I've been reflecting today on my own journey to motherhood, and got to thinking about Joseph's first week. Joseph was born on a Friday. I spent the whole weekend trying to get my head around the fact that my pregnancy was over, and that I had a child. It's really hard, and I think all my special care mums will feel agree, to believe you have a child. Your in a hospital room, your baby is not with you (in my case on another floor and down the hall) and your caught in this half life.
It wasn't until the Thursday my maternal instincts kicked in. Joseph became critically ill on the Tuesday. His stomach had early stages of NEC (necrolitising enterocolitis). He was being fed through the umbilicus, and they could no longer do this, due to the infection. But they couldn't begin to solve the problem until Joseph was stable.
I was asked to give permission for a long-line to be inserted. This goes through the babies arm (in Joseph's case, sometimes its through the head) and straight into the stomach, as I understand it.
On the Wednesday night one of the nurses came to see me and told me that they had tried twice, and it had failed. That if they couldn't do it, Joseph would die, and they would have one more attempt.
I didn't panic. I'm not sure if the amount of medication I was on protected me from what was happening, or I just had so much faith in Joseph that he would be fine, I just don't know.
I opened the doors of the incubator, held Joseph's foot, and explained to him exactly what they would do and why. I asked him to show the doctor the right vein, to stay relaxed, and let him finish the procedure. I told him I loved him, and that I believed in him. At that moment, I felt like his mummy. I hadn't held him yet, but I knew him and loved him.
His consultant came in on Thursday morning to ask for my permission. I glared at him and said "right I am the mummy, and this time you do it my way!". He glanced at his registrar (like Noah's ark doctors come in pairs!) and said "ok mummy what is your way? At this point I will try anything". "Talk to him. Tell him what you are doing, reassure him, treat him like a baby" He smiled and said "I never do that, but for you, I will try".

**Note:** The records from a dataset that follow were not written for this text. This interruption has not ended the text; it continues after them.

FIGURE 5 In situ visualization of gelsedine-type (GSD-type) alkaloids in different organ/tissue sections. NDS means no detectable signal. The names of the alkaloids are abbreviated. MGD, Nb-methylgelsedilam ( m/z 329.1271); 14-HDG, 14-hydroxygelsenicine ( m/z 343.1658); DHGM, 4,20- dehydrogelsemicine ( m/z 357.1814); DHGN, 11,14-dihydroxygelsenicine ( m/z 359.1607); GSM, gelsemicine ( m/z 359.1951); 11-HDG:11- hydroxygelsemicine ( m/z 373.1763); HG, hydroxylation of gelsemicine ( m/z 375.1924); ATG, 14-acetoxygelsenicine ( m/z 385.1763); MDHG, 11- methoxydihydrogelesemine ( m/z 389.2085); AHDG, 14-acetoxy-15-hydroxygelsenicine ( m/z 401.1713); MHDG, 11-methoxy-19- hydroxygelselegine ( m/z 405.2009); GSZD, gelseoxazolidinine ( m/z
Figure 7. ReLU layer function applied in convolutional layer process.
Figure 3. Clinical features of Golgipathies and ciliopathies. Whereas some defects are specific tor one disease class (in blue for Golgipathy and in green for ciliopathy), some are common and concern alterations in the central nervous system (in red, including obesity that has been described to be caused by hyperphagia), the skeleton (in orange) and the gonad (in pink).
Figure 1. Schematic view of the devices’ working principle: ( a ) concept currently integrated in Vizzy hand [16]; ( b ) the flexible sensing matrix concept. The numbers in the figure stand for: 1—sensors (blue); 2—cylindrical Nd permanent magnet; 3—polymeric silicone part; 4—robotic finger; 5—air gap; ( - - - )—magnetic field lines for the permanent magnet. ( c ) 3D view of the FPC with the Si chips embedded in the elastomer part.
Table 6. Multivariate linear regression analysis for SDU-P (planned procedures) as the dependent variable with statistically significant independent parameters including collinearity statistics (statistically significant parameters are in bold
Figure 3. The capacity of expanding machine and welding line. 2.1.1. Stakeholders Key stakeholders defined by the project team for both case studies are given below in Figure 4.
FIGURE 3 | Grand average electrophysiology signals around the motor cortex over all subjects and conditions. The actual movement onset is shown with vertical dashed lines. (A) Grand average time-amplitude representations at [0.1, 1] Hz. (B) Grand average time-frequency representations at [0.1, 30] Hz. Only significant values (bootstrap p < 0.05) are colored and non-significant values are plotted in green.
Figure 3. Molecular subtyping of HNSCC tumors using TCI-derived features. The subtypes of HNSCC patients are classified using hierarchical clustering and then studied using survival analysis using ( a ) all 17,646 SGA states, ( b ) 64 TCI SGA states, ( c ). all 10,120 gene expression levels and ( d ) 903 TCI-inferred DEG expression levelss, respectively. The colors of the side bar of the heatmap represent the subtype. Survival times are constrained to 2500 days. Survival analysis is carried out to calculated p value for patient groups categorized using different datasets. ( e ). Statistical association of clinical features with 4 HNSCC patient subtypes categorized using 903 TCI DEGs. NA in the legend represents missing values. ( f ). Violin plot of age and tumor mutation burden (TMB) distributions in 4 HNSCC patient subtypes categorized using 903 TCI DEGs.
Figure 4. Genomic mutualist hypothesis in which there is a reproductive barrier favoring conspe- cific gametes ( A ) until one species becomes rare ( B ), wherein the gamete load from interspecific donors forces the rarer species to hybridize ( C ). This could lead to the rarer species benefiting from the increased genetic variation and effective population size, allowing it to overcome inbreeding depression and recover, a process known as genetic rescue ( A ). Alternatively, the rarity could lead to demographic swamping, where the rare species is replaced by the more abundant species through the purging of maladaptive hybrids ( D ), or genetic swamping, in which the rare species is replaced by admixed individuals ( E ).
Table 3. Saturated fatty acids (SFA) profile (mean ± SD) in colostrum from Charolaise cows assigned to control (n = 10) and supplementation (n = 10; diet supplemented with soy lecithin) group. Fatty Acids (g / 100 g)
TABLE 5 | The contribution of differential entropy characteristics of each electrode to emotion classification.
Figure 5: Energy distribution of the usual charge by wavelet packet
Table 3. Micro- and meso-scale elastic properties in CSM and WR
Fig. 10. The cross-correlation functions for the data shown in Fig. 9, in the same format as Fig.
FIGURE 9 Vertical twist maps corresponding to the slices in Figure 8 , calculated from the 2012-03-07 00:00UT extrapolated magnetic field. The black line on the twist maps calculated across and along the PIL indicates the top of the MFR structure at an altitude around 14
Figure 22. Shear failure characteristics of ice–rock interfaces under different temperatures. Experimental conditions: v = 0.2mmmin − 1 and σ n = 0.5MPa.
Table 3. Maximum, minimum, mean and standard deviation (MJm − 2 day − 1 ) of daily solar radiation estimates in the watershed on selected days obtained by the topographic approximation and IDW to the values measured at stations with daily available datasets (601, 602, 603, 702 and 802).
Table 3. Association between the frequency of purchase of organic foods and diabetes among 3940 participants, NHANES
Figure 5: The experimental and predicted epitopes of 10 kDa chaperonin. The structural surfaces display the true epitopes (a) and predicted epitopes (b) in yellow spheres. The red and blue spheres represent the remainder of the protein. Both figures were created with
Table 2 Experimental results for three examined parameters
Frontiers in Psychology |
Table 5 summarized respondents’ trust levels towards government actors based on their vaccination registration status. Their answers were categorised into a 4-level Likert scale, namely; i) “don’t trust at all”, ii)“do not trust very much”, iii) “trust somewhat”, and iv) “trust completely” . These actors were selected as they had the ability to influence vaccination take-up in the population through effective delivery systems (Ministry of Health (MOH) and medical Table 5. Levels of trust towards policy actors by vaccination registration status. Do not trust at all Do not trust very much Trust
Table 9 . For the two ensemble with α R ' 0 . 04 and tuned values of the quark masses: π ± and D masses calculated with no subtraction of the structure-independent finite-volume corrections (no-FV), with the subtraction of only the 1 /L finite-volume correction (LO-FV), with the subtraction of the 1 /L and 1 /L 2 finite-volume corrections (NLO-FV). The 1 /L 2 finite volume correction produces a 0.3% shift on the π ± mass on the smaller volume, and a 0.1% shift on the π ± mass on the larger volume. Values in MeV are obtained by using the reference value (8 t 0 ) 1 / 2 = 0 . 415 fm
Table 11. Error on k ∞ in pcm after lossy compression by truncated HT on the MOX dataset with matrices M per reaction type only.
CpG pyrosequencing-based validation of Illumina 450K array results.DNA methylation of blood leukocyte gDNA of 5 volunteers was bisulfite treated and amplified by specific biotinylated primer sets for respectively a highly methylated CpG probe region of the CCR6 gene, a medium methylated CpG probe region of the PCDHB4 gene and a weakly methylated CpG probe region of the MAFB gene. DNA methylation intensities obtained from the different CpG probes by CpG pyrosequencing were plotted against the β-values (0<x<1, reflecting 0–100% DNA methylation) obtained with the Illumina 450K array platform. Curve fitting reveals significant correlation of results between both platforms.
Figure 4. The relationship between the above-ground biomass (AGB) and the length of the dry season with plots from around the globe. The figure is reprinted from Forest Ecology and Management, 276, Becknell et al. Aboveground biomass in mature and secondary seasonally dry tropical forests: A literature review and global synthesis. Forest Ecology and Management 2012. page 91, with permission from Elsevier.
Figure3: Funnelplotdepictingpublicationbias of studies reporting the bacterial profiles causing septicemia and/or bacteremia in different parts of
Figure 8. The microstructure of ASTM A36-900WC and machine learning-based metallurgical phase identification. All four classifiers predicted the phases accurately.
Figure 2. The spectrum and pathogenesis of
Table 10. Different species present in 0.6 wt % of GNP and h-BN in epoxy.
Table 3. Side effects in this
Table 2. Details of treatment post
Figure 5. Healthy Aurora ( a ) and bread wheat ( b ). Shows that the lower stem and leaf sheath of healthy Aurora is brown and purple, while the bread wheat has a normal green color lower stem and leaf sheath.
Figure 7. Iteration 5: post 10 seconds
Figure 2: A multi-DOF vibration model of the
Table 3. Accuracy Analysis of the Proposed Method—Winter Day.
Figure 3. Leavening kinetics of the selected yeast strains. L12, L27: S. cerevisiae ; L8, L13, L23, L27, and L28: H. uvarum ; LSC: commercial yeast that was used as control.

So I left whilst they turned special care into their mini operating theatre. I spent the day in my room, listening to my iPod, expressing, and sending all my thoughts and love to Joseph (and the clinical team).
I came down at 3 pm, it was still an operating theatre, so I turned to go, but the consultant gravely came out. My heart sanked. He put his arm around me, he smiled, "I did it your way. I have learnt something today. Mummy's are the best doctors. It's worked."
The following day the consultant came to debrief me. After he had finished he said "what do you do, in here, every day". I smiled and said "I sing, I bring in photos, I tell him about our lives, about his home, about our family, I massage his feet, I do containment holding, and I sing."
He said to me "you must keep doing all these things, especially the massage, he is the best 27 weeker we have ever seen, and its because of you."
On the Monday, he had gone, to be replaced by another locum.
But the senior neo natal midwife on duty brought over something, it was a prescription form. And on it was "Mummy massage repeat as required daily until discharge".